** start Excerpted text **

FIG. 6 shows a cross-section of a structural support member 60, similar to the structural support member 50 of FIG. 5. The structural support member 60 has wall segments 64a-d that have a shallow V-shaped cross section, with inwardly-directed concave bends 66a-c mid-way along each segment 24a-d. The structural support member 60 includes pairs of port sections 62a-d, 63a-d but these are of a significantly larger diameter than the port sections of the structural support members 40, 50 shown in FIGS. 4 and 5. As a consequence the wall segments 64a-d are significantly narrower. Also, the wall segments 64a-d have a W-shaped cross-section, with the concave bends 66a-d at the centre. In this arrangement, the port sections 62a-d, 63a-d provide a significantly greater proportion of the support and load-bearing capacity compared with the port sections of the previously described embodiments. Also, the W-shaped cross-section of the wall segments 64a-d provides multiple (in this case 3) concave bends that promote inward deformation of the structure under an impact. The structural support member 60 also includes keyway channels 69a-d along the outside of each of the corner sections adjacent to the port sections 62a-d, 63a-d.

** end Excerpted text **
** start Source data **

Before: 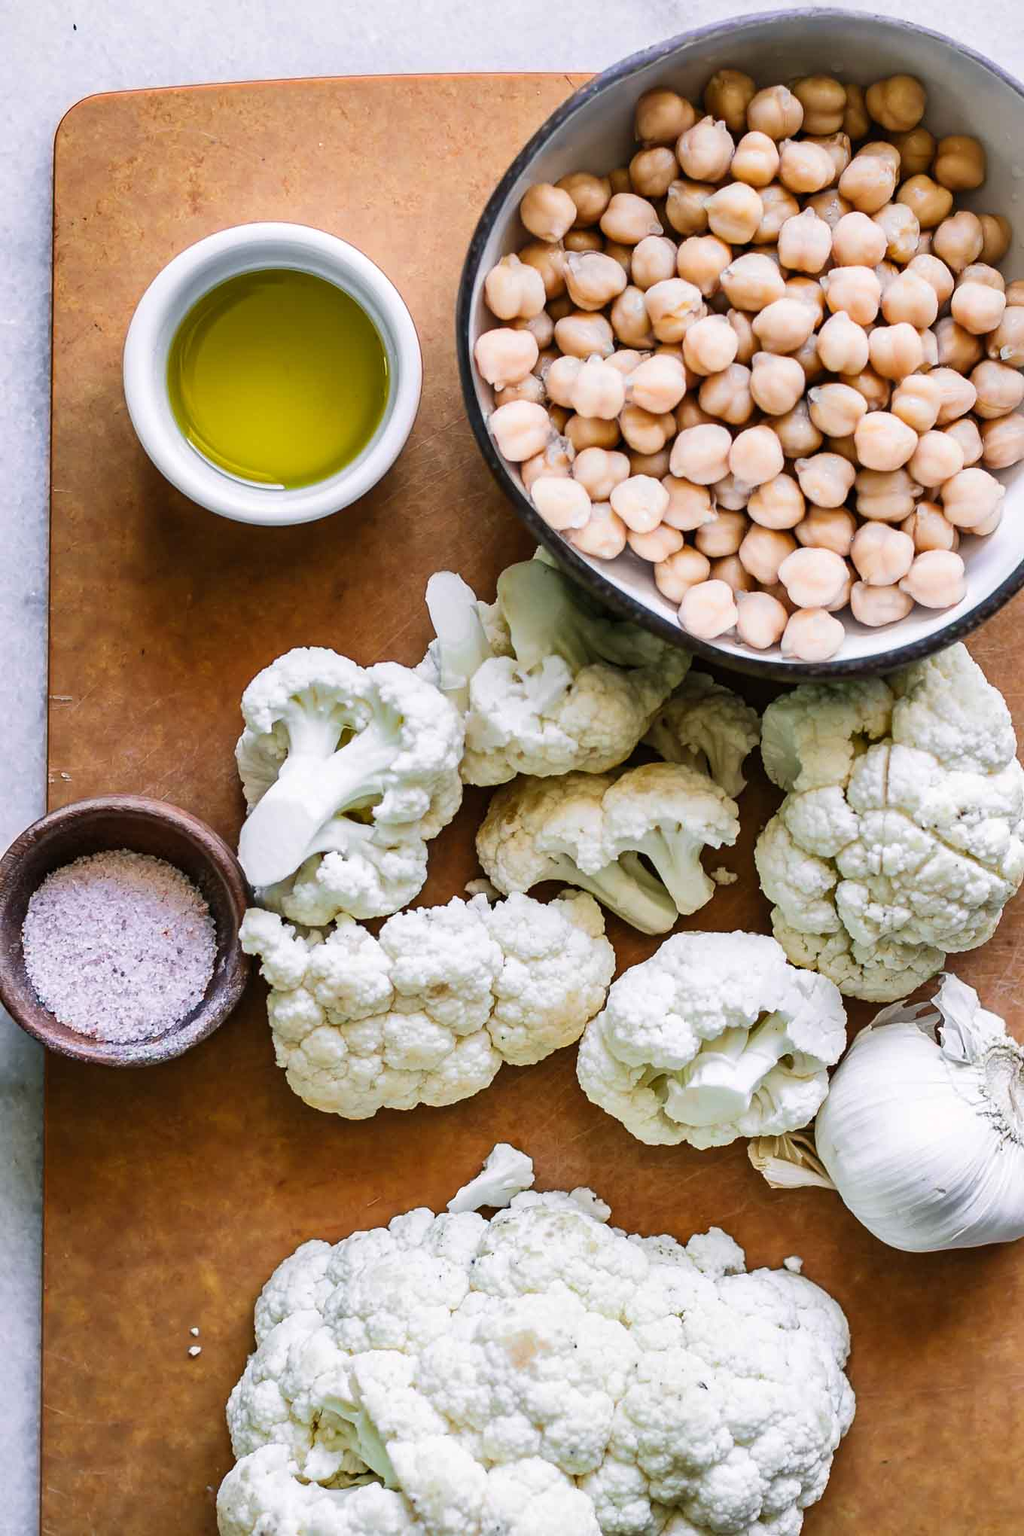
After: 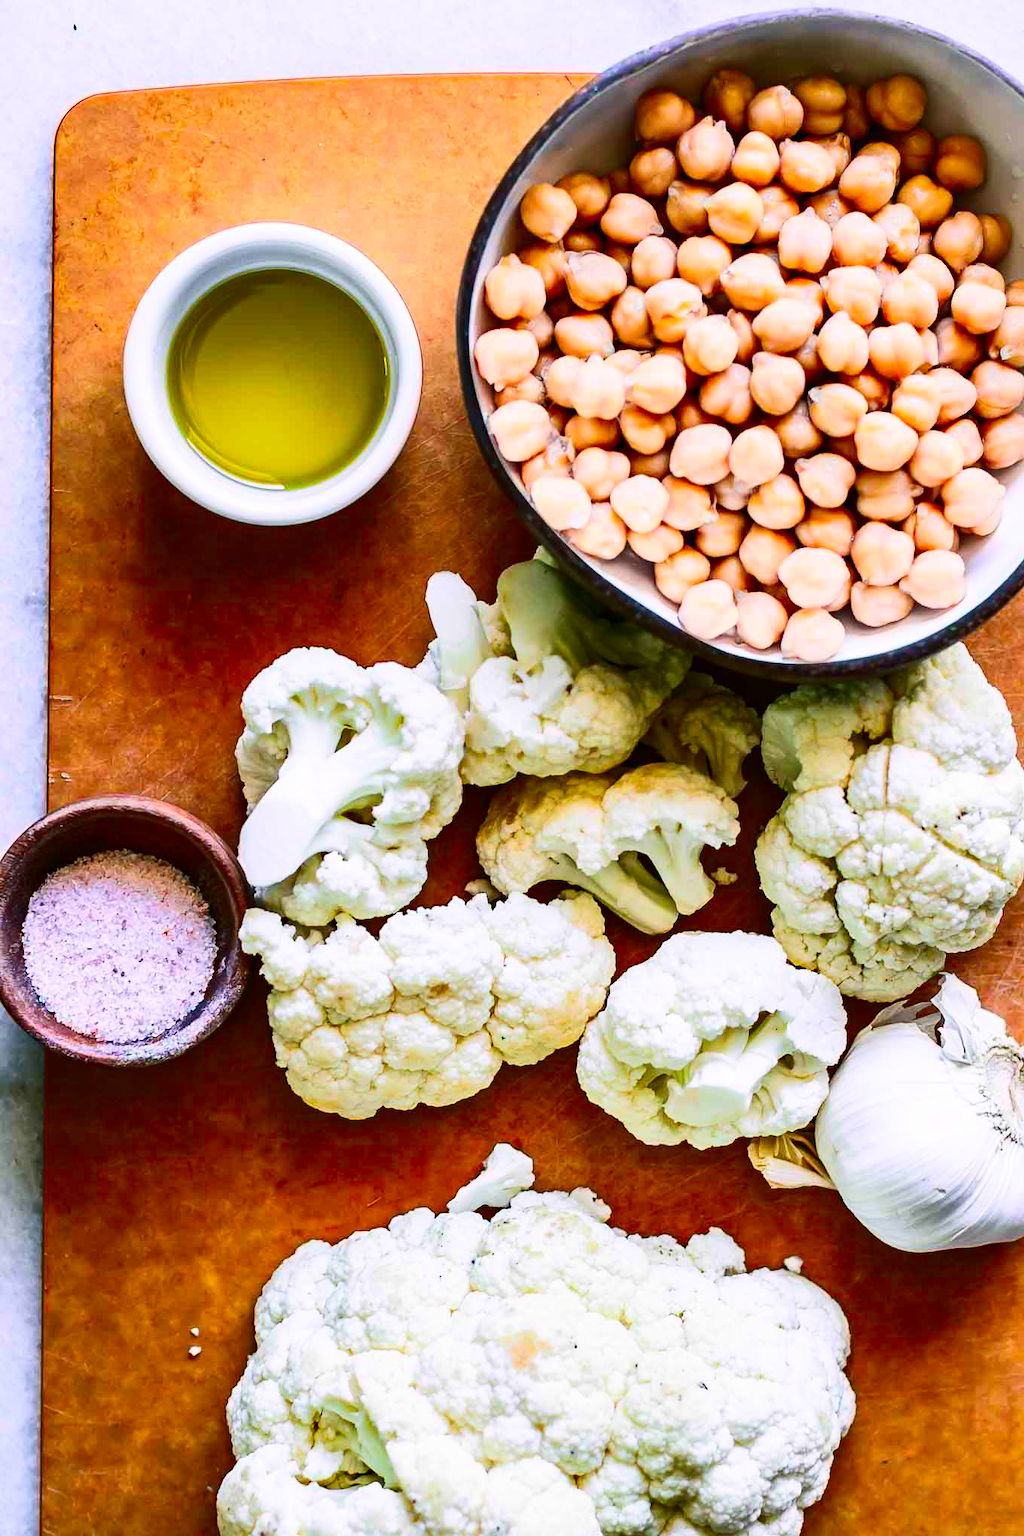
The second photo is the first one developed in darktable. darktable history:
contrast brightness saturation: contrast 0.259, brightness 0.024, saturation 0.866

** end Source data **

### To be done
1. Translate this sentence from the passage on the structural support member into Spanish: "In this arrangement, the port sections 62a-d, 63a-d provide a significantly greater proportion of the support and load-bearing capacity compared with the port sections of the previously described embodiments."
2. Resume the passage on the structural support member from the point where it stops.
The material above was taken from a separate source and is unrelated to the passage on the structural support member.

### Expected results
1. En esta disposición, las secciones de puerto 62a-d, 63a-d proporcionan una proporción significativamente mayor del soporte y de la capacidad portante en comparación con las secciones de puerto de las realizaciones descritas anteriormente.

2.
FIG. 7 shows a cross-section through a structural support member 70, which includes features similar to those shown in FIGS. 5 and 6. The structural support member 70 has wall segments 74a-d with inwardly-directed concave bends 76a-c. The structural support member 70 includes pairs of port sections 72a-d, 73a-d, with respective inward openings 77a-d, 78a-d. The structural support member 70 also includes keyway channels 79a-d along the outside of each of the corner sections adjacent to the port sections 72a-d, 73a-d.

The structural support members shown in FIGS. 4 to 7, and most particularly the structural support member 70 of FIG. 7, have particular advantages with regard to how they deform under an impact. Consider first an impact in the direction of arrow A in FIG. 7. In this case a vehicle striking the structure will make contact simultaneously with the outer wall of the port sections 73a and 72b. In that case, the entire left-hand side of the cross-section (as shown in FIG. 7) will be pushed to the right by the impact. The concave bends 76a, 76c in the wall segments 74a, 74c will tend to fold in and the entire left hand side will collapse towards the right-hand side. Consider next an impact in the direction of arrow B. Here the vehicle will impact the structural support member 70 at the corner defined by the port sections 72a and 73a. In this case, the concave bends 76a and 76b in the wall segments 74a and 74b will bend inwards under the impact and the port sections 72a, 72b will deform by being pushed in towards the axis of the structure.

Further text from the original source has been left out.